I would always play with my brothers, both of whom are intelligent (don’t tell them) and older than me. Therefore, I developed this technique out of necessity:
- Get a gun. Any gun. This is License to Kill, so just grab whatever.
- Run to the biggest main room available in the game.
- Crouch down.
- Spontaneously shoot until you win or die.
While some of you might just roll your eyes or laugh or equate this to button mashing in Soul Caliber (more of the merits of that in another post), this was actually a very well thought out and practiced regimen that I used. I would run to the largest room because I knew my brothers would eventually run there, guaranteeing me kills. I would crouch down every single time because who expects to aim low when entering a giant room with a gun? I would spin and spontaneously shoot to defend myself on all sides and effectively kill anyone who came in from any door (thinking about this actually explains why our joysticks were always kinda loose). I knew it was effective because my brothers stopped wanting to play License to Kill with me because I was unstoppable (not because they were getting bored of just sniping me out).
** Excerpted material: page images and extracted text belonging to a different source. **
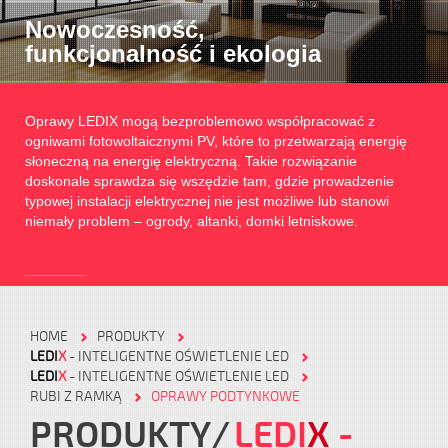
Nowoczesność,
funkcjonalność i ekologia
Oprawy LEDIX mogą bezproblemowo współpracować z
ogniwami fotowoltaicznymi PV, które to przetwarzają energię
słoneczną na energię elektryczną. Takie rozwiązanie
doskonale sprawdza się wszędzie tam, gdzie prowadzenie
typowej instalacji elektrycznej nie jest możliwe lub stanowi
niemały problem – ogrody, altanki, domki letniskowe.
HOME
PRODUKTY
LEDI
X
- INTELIGENTNE OŚWIETLENIE LED
LEDI
X
- INTELIGENTNE OŚWIETLENIE LED
RUBI Z RAMKĄ
OPRAWY PODTYNKOWE
PRODUKTY
LEDI
X
-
I applied myself to this technique wholeheartedly, and the only other deathmatch I liked to play was The Man with the Golden Gun because I could essentially apply the same techniques as long as I got to the golden pistol first. I still do this with pretty much anything. I get extremely prepared, I get extremely excited, and then I get reckless and spontaneous and I tend to get great results. I’m almost positive it’s how I receive A’s in my computer science classes.
My suggestion to you? Dive into projects and work and relationships a little too deep and don’t come up for air until the last second, because it’s that dizzying light-headed-ness that tells you you’ve pushed yourself to your limits and done something amazing. Or it tells you that you’ve been staring at the TV for too long, and you should probably stop trying to beat your brothers in Golden Eye 007 deathmatches, and you should probably just go sort Pokemon cards or play with beanie babies.